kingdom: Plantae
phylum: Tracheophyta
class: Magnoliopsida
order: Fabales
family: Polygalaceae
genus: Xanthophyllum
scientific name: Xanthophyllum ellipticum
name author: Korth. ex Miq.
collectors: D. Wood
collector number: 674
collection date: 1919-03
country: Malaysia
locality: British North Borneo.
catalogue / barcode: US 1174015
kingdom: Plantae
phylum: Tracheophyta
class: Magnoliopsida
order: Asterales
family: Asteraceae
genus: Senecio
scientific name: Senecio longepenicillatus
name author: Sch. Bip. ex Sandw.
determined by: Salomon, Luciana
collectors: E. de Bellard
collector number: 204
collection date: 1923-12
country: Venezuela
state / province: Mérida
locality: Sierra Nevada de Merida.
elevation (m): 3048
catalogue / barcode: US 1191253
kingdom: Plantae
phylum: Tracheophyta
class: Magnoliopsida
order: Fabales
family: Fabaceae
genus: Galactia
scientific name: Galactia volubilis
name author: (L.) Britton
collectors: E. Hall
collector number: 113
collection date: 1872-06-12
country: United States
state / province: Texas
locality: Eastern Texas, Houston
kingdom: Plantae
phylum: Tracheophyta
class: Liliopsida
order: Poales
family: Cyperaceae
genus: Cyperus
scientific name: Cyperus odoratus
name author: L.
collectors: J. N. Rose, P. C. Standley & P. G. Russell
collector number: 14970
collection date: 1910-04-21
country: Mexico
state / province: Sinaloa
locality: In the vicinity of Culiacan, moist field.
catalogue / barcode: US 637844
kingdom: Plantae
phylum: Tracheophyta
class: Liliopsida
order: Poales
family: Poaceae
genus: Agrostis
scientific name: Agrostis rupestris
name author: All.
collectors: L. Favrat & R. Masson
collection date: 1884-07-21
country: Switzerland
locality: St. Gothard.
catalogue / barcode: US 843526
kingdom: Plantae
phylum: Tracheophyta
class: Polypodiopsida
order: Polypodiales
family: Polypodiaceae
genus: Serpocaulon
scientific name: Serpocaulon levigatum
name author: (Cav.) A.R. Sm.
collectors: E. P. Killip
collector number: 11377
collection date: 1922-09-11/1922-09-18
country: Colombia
-*-*-
— WHAT THE TASK REQUIRES —
Write out the listing again, switching each "locality" to "place" and leaving everything else unchanged.

— ANSWER TO THIS PROBLEM —
kingdom: Plantae
phylum: Tracheophyta
class: Magnoliopsida
order: Fabales
family: Polygalaceae
genus: Xanthophyllum
scientific name: Xanthophyllum ellipticum
name author: Korth. ex Miq.
collectors: D. Wood
collector number: 674
collection date: 1919-03
country: Malaysia
place: British North Borneo.
catalogue / barcode: US 1174015
kingdom: Plantae
phylum: Tracheophyta
class: Magnoliopsida
order: Asterales
family: Asteraceae
genus: Senecio
scientific name: Senecio longepenicillatus
name author: Sch. Bip. ex Sandw.
determined by: Salomon, Luciana
collectors: E. de Bellard
collector number: 204
collection date: 1923-12
country: Venezuela
state / province: Mérida
place: Sierra Nevada de Merida.
elevation (m): 3048
catalogue / barcode: US 1191253
kingdom: Plantae
phylum: Tracheophyta
class: Magnoliopsida
order: Fabales
family: Fabaceae
genus: Galactia
scientific name: Galactia volubilis
name author: (L.) Britton
collectors: E. Hall
collector number: 113
collection date: 1872-06-12
country: United States
state / province: Texas
place: Eastern Texas, Houston
kingdom: Plantae
phylum: Tracheophyta
class: Liliopsida
order: Poales
family: Cyperaceae
genus: Cyperus
scientific name: Cyperus odoratus
name author: L.
collectors: J. N. Rose, P. C. Standley & P. G. Russell
collector number: 14970
collection date: 1910-04-21
country: Mexico
state / province: Sinaloa
place: In the vicinity of Culiacan, moist field.
catalogue / barcode: US 637844
kingdom: Plantae
phylum: Tracheophyta
class: Liliopsida
order: Poales
family: Poaceae
genus: Agrostis
scientific name: Agrostis rupestris
name author: All.
collectors: L. Favrat & R. Masson
collection date: 1884-07-21
country: Switzerland
place: St. Gothard.
catalogue / barcode: US 843526
kingdom: Plantae
phylum: Tracheophyta
class: Polypodiopsida
order: Polypodiales
family: Polypodiaceae
genus: Serpocaulon
scientific name: Serpocaulon levigatum
name author: (Cav.) A.R. Sm.
collectors: E. P. Killip
collector number: 11377
collection date: 1922-09-11/1922-09-18
country: Colombia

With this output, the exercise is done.